San Jose college students demand changes to 988 hotline
Students Against Mass Incarceration organizer Kat Adamson speaks at a San Jose State University rally on Nov. 17. Protesters demanded Santa Clara County supervisors make changes to the county's suicide prevention hotline. Photo by Brian Howey.

Activists are demanding changes to Santa Clara County’s suicide prevention hotline amid concerns the service is failing to live up to community expectations.

College advocacy group Students Against Mass Incarceration gathered at San Jose State University on Thursday to urge the Santa Clara County Board of Supervisors to make several changes to how the 988 hotline is run. The group is asking supervisors to increase transparency about how 988 calls are dispatched, provide a direct phone number to the county’s newest mobile crisis team and expand public information about the hotline.

“As it stands, there’s been a lot of community issues with (988). People report that nobody shows up, or they ask for a no-police response, and then officers still show up,” organizer Sara Tapia-Silva told San José Spotlight. “We just don’t understand how calling 988 would be different from 911.”

Local activists have been hopeful the 988 hotline will create an effective police alternative to mental health crisis response in Santa Clara County. But until last week, the county’s only mobile crisis team without a law enforcement officer was the Mobile Response and Stabilization Services. That team only serves children and young adults ages 18-21 in crisis.

On Wednesday, San José Spotlight revealed a laundry list of issues plaguing the hotline—including staffing shortages, long hold times and in rare instances, police-only responses to serious mental health crises—since it launched four months ago. In an August incident, San Jose police officers arrested a 21-year-old woman experiencing a psychotic episode after a youth drop-in center called 988 to request a crisis team.

“When police show up, it sometimes ends with fatal results,” Jovana Ibarra, an organizer with Students Against Mass Incarceration, told San José Spotlight. “It’s important to ensure (people in crisis) have a safer option.”

Last week, the Trusted Response Urgent Support Team (TRUST) launched as first mobile 988 team that does not include police. TRUST serves all residents countywide and includes an EMT-licensed first aid responder, a crisis intervention specialist and a peer responder with lived experience in mental illness, substances use or homelessness.

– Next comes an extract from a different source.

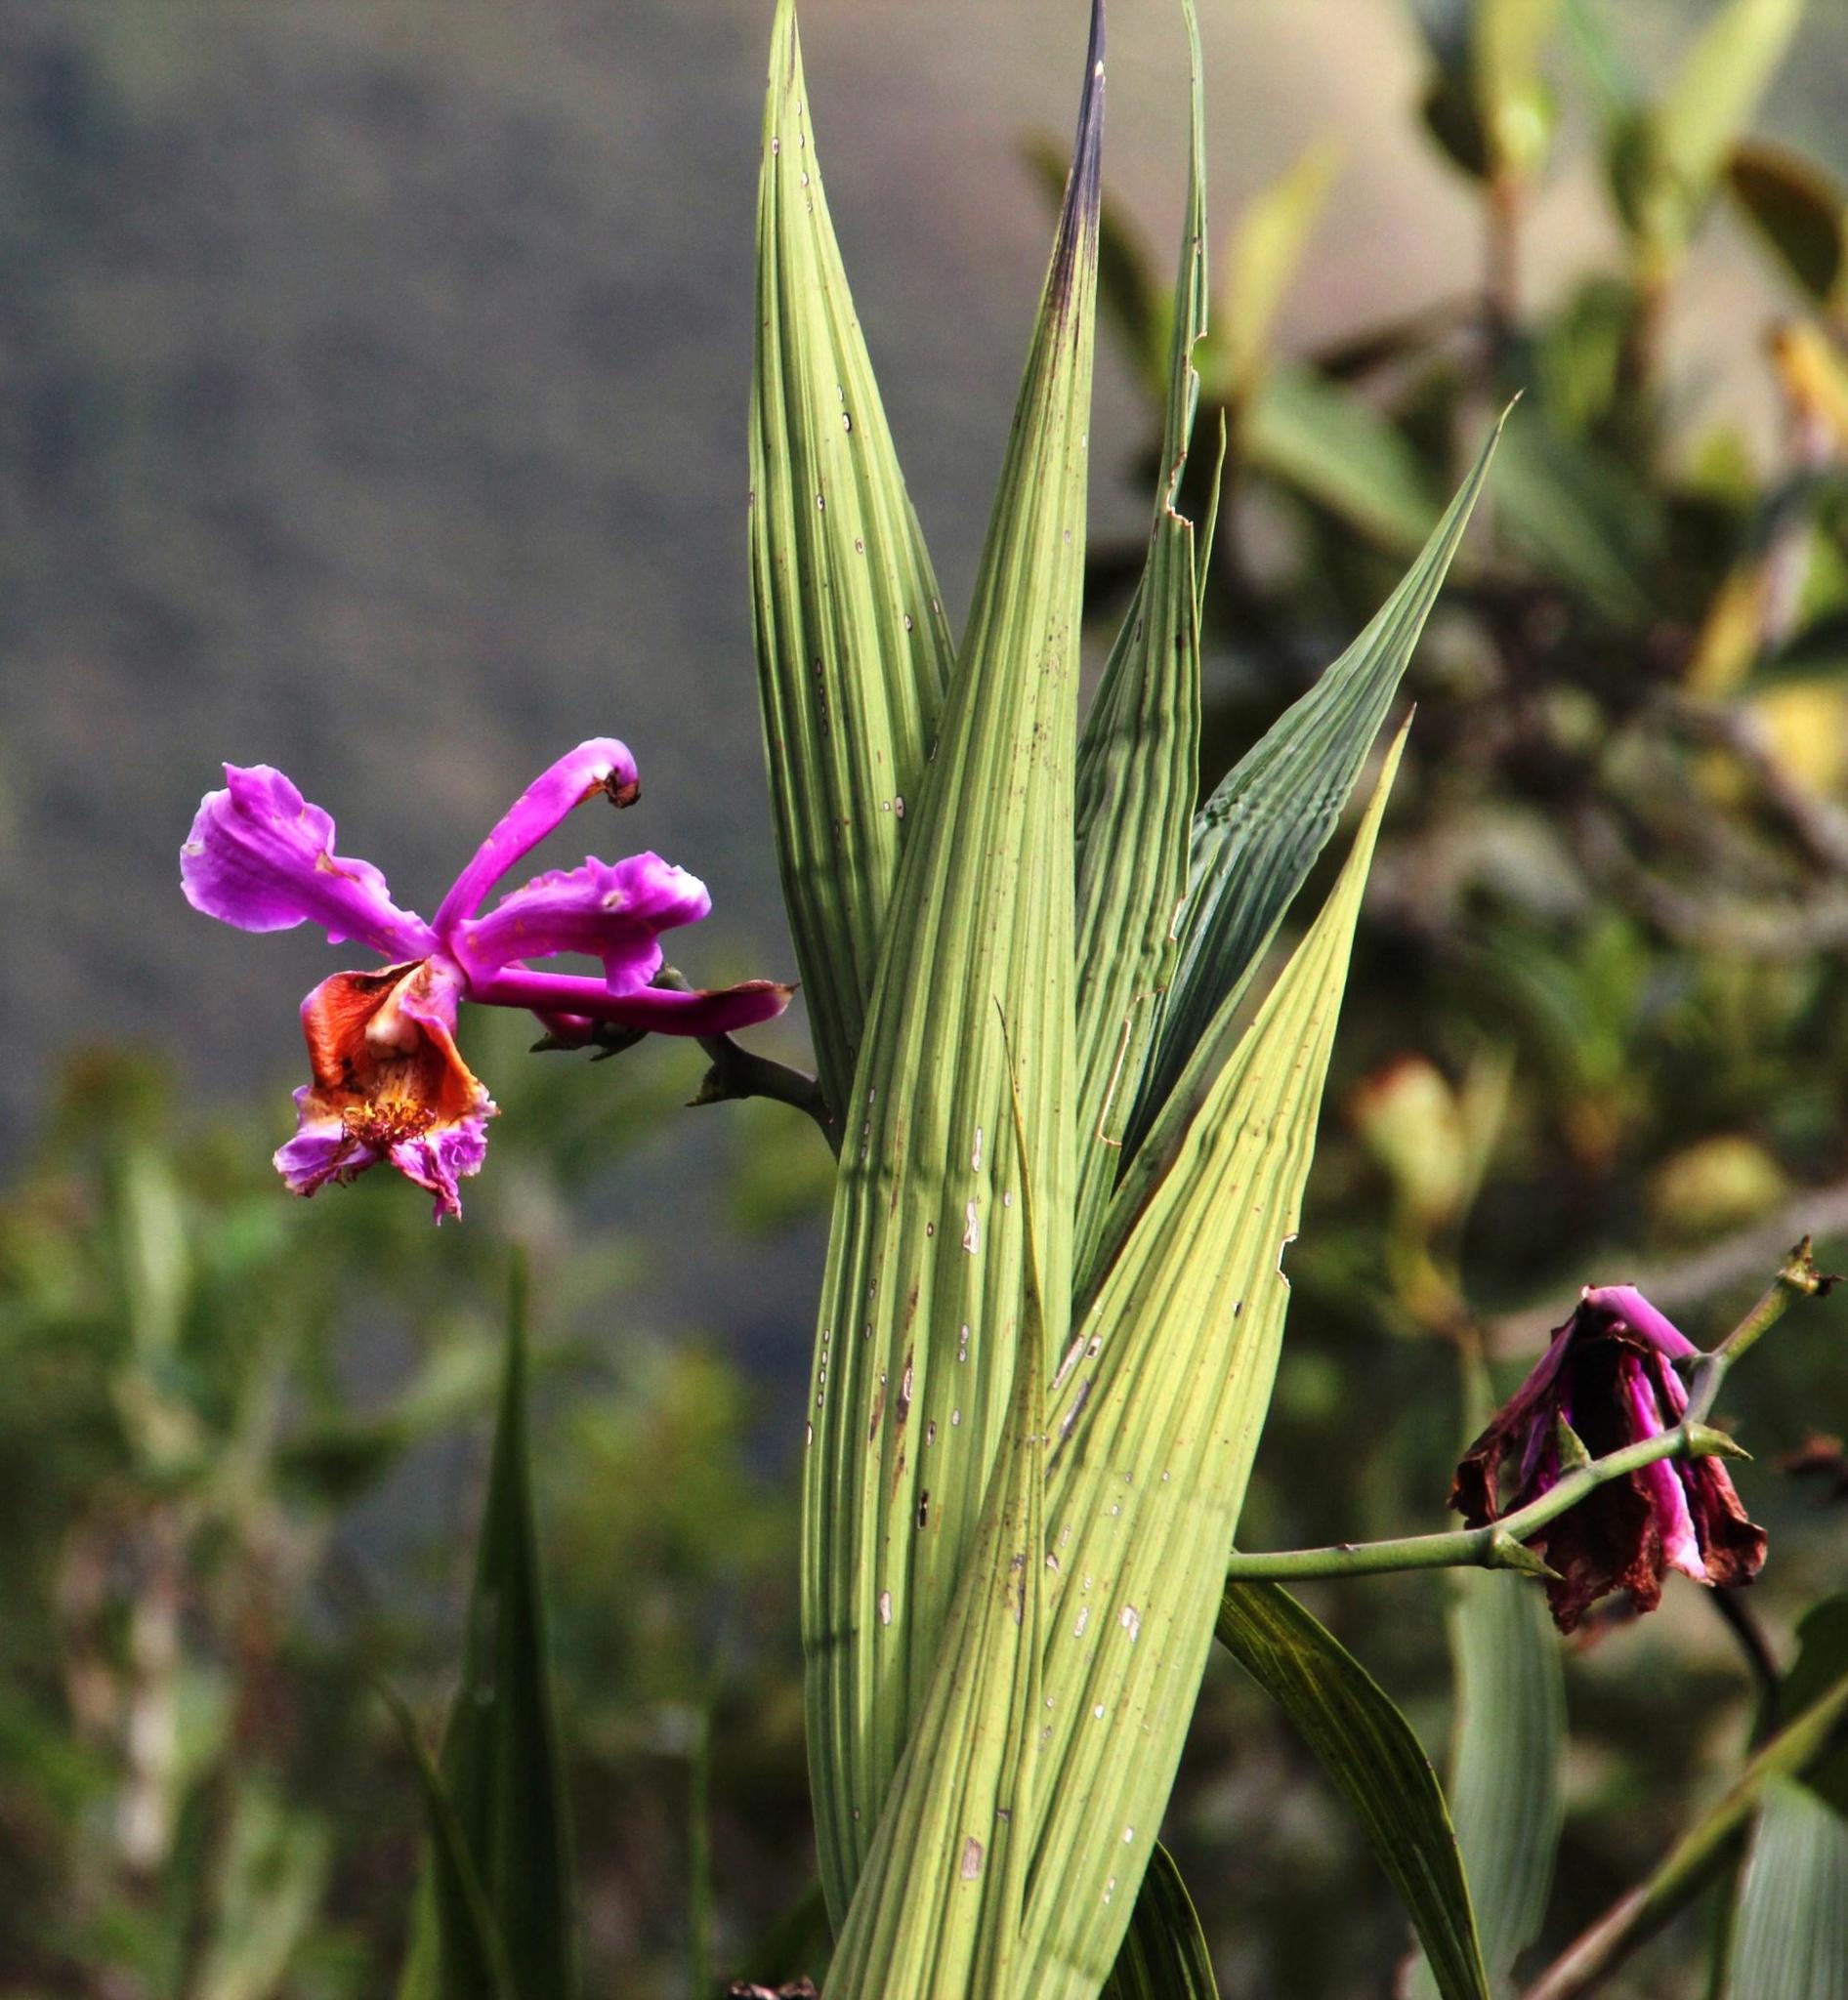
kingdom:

Karen Meagher, director of Pacific Clinics, the nonprofit contracted by the county to run TRUST, said 988 callers can request operators to connect them directly to TRUST. But protesters said many residents still don’t know about TRUST because the county hasn’t advertised the service enough.

“What is the point of these services if the public isn’t aware of them or how to access them?” said Kat Adamson, an organizer with Students Against Mass Incarceration.

Activists from Silicon Valley De-Bug joined the protest to share their concerns as well. Local families who’ve lost loved ones to police shootings believe services like TRUST can reduce these shootings, but some are wary of the service after reports surfaced of police-only responses to 988 calls.

Laurie Valdez, whose partner Antonio Guzman Lopez was fatally shot by San Jose State University police officers in 2014, said aggressive officers can exacerbate already-precarious mental health emergencies. Until callers understand how 988 operators assign crisis calls, and who will respond, residents need a direct line to TRUST so they can decide who responds, Valdez said.

“988 is supposed to be a non-police response,” she said. “That is what TRUST is about, it’s about care and support. If we had had a TRUST team (in 2014), Antonio would be alive today.”